Texte à lire -
La tension monte dans le secteur de la presse privée tchadienne. Quatre organisations professionnelles réclament le règlement, dans les meilleurs délais, de l’aide à la presse accumulée au titre des deux dernières années.
Dans un communiqué conjoint publié ce mercredi 9 septembre 2026 à N’Djaména, l’Union des Radios Privées du Tchad (URPT), le Patronat de la Presse Tchadienne (PPT), l’Association des Médias en Ligne du Tchad (AMET) et l’Association des Éditeurs de la Presse Privée du Tchad (AEPT) alertent sur la situation économique préoccupante des médias privés.
Les signataires invoquent notamment la loi n°29/PR/94 du 22 août 1994 et le décret n°414/MR/MMC/99 du 5 octobre 1999, qui encadrent le Fonds d’aide à la presse. Ils demandent aux autorités de respecter ces dispositions et d’assurer le versement régulier de la subvention.

[Entrées de données enregistrées]

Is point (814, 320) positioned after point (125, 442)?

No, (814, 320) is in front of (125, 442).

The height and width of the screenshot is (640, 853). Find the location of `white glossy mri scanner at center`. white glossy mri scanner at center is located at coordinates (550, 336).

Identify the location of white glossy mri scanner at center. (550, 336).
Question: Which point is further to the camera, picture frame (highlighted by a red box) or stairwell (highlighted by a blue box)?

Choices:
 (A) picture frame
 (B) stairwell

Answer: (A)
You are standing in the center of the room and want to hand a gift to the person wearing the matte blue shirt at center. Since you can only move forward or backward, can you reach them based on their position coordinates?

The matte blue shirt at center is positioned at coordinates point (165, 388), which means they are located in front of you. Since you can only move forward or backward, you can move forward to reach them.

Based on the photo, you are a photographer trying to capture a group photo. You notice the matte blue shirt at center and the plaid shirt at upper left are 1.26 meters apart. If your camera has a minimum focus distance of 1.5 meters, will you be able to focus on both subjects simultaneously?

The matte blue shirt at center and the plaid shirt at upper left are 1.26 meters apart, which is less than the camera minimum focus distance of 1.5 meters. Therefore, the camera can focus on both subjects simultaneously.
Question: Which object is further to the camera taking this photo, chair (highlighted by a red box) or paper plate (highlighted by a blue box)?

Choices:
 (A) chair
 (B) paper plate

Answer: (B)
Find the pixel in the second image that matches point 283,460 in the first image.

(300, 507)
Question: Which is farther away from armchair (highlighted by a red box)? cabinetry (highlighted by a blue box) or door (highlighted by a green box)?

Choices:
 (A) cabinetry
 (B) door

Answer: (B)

* * *

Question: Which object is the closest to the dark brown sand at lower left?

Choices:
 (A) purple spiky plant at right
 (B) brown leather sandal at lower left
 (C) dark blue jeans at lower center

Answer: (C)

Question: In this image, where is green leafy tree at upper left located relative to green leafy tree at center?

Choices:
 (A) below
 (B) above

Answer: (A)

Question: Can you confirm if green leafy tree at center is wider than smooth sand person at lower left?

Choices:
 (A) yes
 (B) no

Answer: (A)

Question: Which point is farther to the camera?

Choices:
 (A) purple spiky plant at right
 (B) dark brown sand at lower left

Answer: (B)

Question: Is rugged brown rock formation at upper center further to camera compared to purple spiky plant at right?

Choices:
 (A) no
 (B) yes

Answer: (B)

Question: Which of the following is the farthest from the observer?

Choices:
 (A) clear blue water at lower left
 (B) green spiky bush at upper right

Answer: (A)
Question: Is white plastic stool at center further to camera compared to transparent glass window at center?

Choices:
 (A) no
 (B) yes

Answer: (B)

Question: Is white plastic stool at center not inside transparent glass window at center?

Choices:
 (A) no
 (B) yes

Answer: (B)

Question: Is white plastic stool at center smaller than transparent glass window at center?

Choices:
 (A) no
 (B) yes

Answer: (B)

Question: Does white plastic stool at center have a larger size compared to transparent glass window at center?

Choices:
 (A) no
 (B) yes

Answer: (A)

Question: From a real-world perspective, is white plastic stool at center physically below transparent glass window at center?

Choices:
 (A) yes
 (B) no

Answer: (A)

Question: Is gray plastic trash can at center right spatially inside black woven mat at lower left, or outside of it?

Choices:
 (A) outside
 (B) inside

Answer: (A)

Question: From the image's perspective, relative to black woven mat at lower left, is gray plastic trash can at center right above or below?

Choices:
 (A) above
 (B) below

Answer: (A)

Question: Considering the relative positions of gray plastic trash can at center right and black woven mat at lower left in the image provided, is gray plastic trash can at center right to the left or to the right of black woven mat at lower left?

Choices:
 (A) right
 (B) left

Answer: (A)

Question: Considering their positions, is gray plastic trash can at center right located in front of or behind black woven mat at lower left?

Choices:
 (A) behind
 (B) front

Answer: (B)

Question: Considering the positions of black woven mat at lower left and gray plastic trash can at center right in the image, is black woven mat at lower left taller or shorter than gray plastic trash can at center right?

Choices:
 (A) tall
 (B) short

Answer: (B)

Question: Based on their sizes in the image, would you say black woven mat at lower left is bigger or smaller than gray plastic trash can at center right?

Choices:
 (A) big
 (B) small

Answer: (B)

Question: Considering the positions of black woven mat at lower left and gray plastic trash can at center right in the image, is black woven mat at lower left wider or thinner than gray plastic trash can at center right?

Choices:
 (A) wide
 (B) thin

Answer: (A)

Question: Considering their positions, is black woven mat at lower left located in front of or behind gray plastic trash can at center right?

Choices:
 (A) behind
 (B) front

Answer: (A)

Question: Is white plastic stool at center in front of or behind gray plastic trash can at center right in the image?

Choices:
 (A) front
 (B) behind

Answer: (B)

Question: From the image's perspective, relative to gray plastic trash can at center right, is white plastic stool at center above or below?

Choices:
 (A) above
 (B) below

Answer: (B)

Votre consigne - Pouvez-vous poursuivre le texte sur l'aide à la presse privée au Tchad à partir de sa dernière phrase ?

Corrigé de l'exercice -
Au-delà du paiement de l’aide, les organisations appellent également à renforcer l’accompagnement des médias privés, améliorer les conditions de travail des journalistes et instaurer un dialogue permanent entre les pouvoirs publics et les professionnels de la presse.
Elles rappellent par ailleurs les engagements annoncés par le Président de la République lors de ses échanges avec les médias et attendent désormais des mesures concrètes du gouvernement.
Faute de réponse à leurs revendications, les quatre organisations n’excluent pas des actions collectives, notamment des journées sans presse, dans le respect des lois en vigueur. Elles disent toutefois privilégier le dialogue et la concertation pour parvenir à une solution durable.